The thong tied on the cross bar is for tying the sagum/blanket. The hobnails keep the rings of the loculus from sliding too far in, and the groove at each end of the cross bar allows you to tie something at the tip without it sliding off the ends.
I put a groove wherever I want to tie something securely. This keep the thing from slipping up or down, and I can leave the thongs on the pole without losing them.
The red cord is used to illustrate how I attach items I wish to hang on the furca. By going up inside the loculus ring, and coming out over the top to hook around the end the cross bar, I can easily hang and detach an item without resorting to tying knot. It also alleviates any worry of the item falling off. Of course I don’t use bright cord for anything.
The kit bag. I use this bag to carry my panula, any extra clothes I want. It would be effective for hiding modern gear as well. I made mine from a deerskin, but obviously goat or calf would be better. The drawstring is simply run through a series of punched holes, and the hang ties are connected to small leather tabs that are sewn to the bag. The seam runs down the end, and across the bottom to the opening. It is 25″ long and 15″ wide.
The kind of things one might carry in the kit bag- tunica, udones, panula, subligaculum…
My loculus. It is made of thin cowhide, glued and stitched. I basically used Matt Amt’s directions and pattern which can be found here: LEGIO XX under Packs. I purchased the the knob ring form Raymond’s Quiet Press here: Raymond’s Quiet Press go to Roman, and select item RB17. You can also find some good loculus info here at LEG IX Hispana’s web site: go to gear, then loculus. It is 18″ wide, 12″ tall and has a thickness 1″.
This and the next picture show how I attached the ring strap. It may be overkill. You can also see how the cross straps end, and the allowance on the cover flap for the thickness of the loculus.
From the inside.
This odd angle is from the bottom corner, and shows the thickness and much of the strap arrangement. I have seen some loculus with the cross straps loose, but they seem to catch on everything that way.
I initially did not have this handle strap, but you can see it pretty clearly on Trajans column, so I added it and I’m glad I did.
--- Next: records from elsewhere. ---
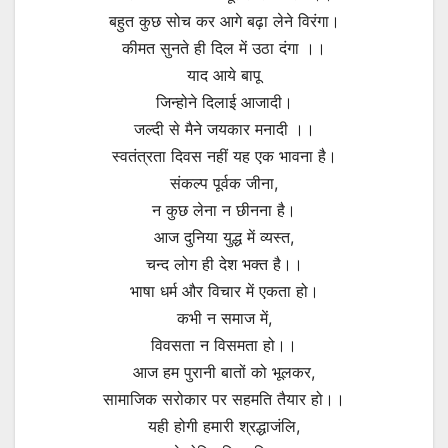
बहुत कुछ सोच कर आगे बढ़ा लेने विरंगा।
कीमत सुनते ही दिल में उठा दंगा ।।
याद आये बापू
जिन्होने दिलाई आजादी।
जल्दी से मैने जयकार मनादी ।।
स्वतंत्रता दिवस नहीं यह एक भावना है।
संकल्प पूर्वक जीना,
न कुछ लेना न छीनना है।
आज दुनिया युद्ध में व्यस्त,
चन्द लोग ही देश भक्त है।।
भाषा धर्म और विचार में एकता हो।
कभी न समाज में,
विवसता न विसमता हो।।
आज हम पुरानी बातों को भूलकर,
सामाजिक सरोकार पर सहमति तैयार हो।।
यही होगी हमारी श्रद्धाजंलि,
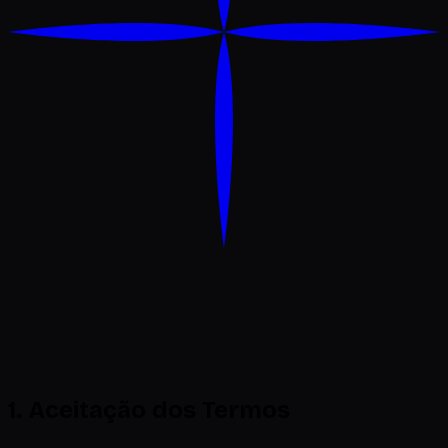
1. Aceitação dos Termos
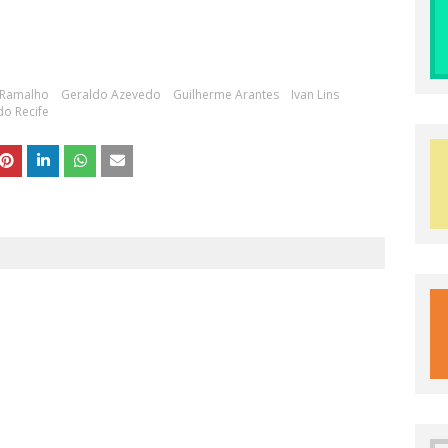
 Ramalho
Geraldo Azevedo
Guilherme Arantes
Ivan Lins
do Recife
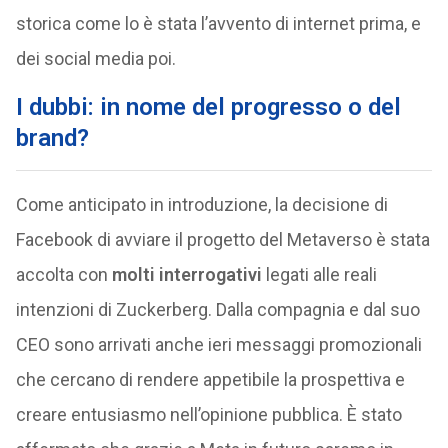
storica come lo è stata l’avvento di internet prima, e
dei social media poi.
I dubbi: in nome del progresso o del
brand?
Come anticipato in introduzione, la decisione di
Facebook di avviare il progetto del Metaverso è stata
accolta con
molti interrogativi
legati alle reali
intenzioni di Zuckerberg. Dalla compagnia e dal suo
CEO sono arrivati anche ieri messaggi promozionali
che cercano di rendere appetibile la prospettiva e
creare entusiasmo nell’opinione pubblica. È stato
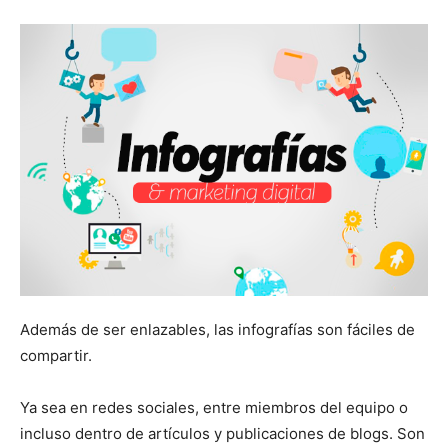
Además de ser enlazables, las infografías son fáciles de
compartir.
Ya sea en redes sociales, entre miembros del equipo o
incluso dentro de artículos y publicaciones de blogs. Son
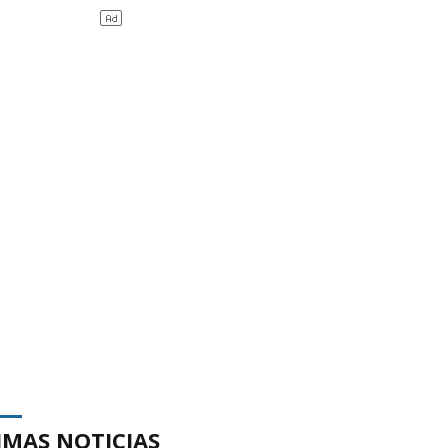
IMAS NOTICIAS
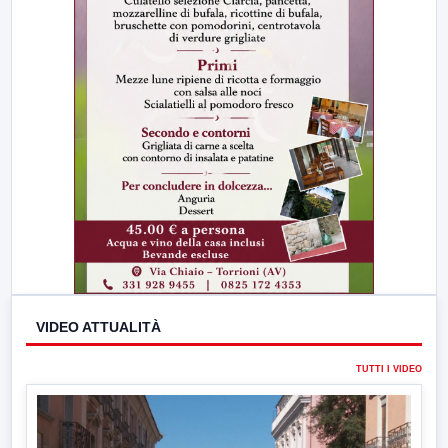
VIDEO ATTUALITÀ
TUTTI I VIDEO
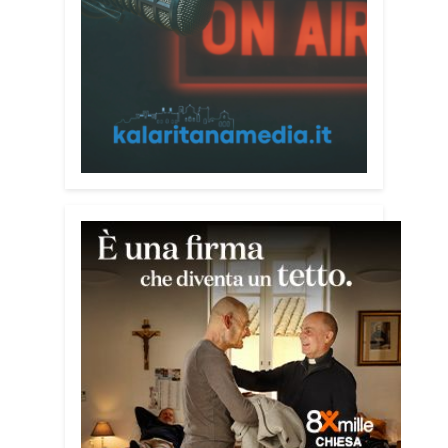
l’incontro con l’arcivescovo monsignor
Giuseppe Baturi ha approfondito il ruolo
dei giovani nella costruzione di ponti tra
culture e popoli, con un confronto
inserito nel percorso “Cagliari Città della
Pace e del Mediterraneo”, progetto che
promuove il dialogo e la collaborazione
tra le diverse realtà del bacino
mediterraneo.
Tra le testimonianze quella di Thea,
giovane libanese del Consiglio dei
Giovani del Mediterraneo della CEI: «Il
campo è molto più di un’esperienza di
volontariato: è un’opportunità per
costruire relazioni attraverso il servizio,
linguaggio universale capace di unire
persone diverse».
Condividi:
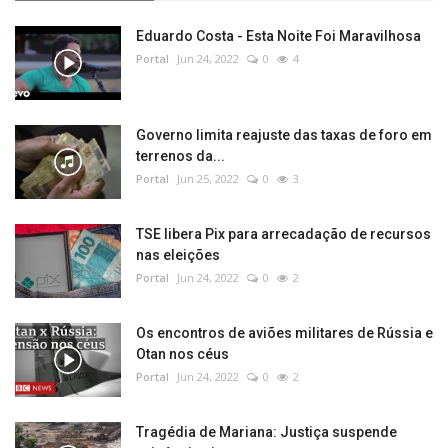
Eduardo Costa - Esta Noite Foi Maravilhosa
Portal
Jun 24, 2022
0
4
Governo limita reajuste das taxas de foro em
terrenos da...
Portal
Jun 25, 2022
0
3
TSE libera Pix para arrecadação de recursos
nas eleições
Portal
Jun 24, 2022
0
2
Os encontros de aviões militares de Rússia e
Otan nos céus
Portal
Jun 24, 2022
0
2
Tragédia de Mariana: Justiça suspende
It is sized to hang over the center pole of the furca, and completely prevents the loculus rings from ever sliding off either end, without having to tie them thereby making the whole thing for efficient.
Here is the buckle on the loculus strap. The strap comes in handy when you need the loculus, but not the furca. I made this buckle out of a few brass scraps.
Here are some items I occasionally carry in the loculus. A general purpose cloth, knife, spoon (totally wrong style- it’s Elizabethan) extra thong, cloth bags for food items, wooden bowl, leather bag which holds tissues, powder, foam band aids, handi-wipes, medicine, etc.
This is my net bag. After several frustrating attempts to make a net bag, my wife offered to crochet one for me. While it is not technically “net”, a loose crochet in linen string produces a bag that looks very much like those on Trajans column. This could be used for food, a water skin, or a water bottle…
For extra water, I made a leather bag big enough to hold a 1 liter water bottle.
Another picture of the assembled kit.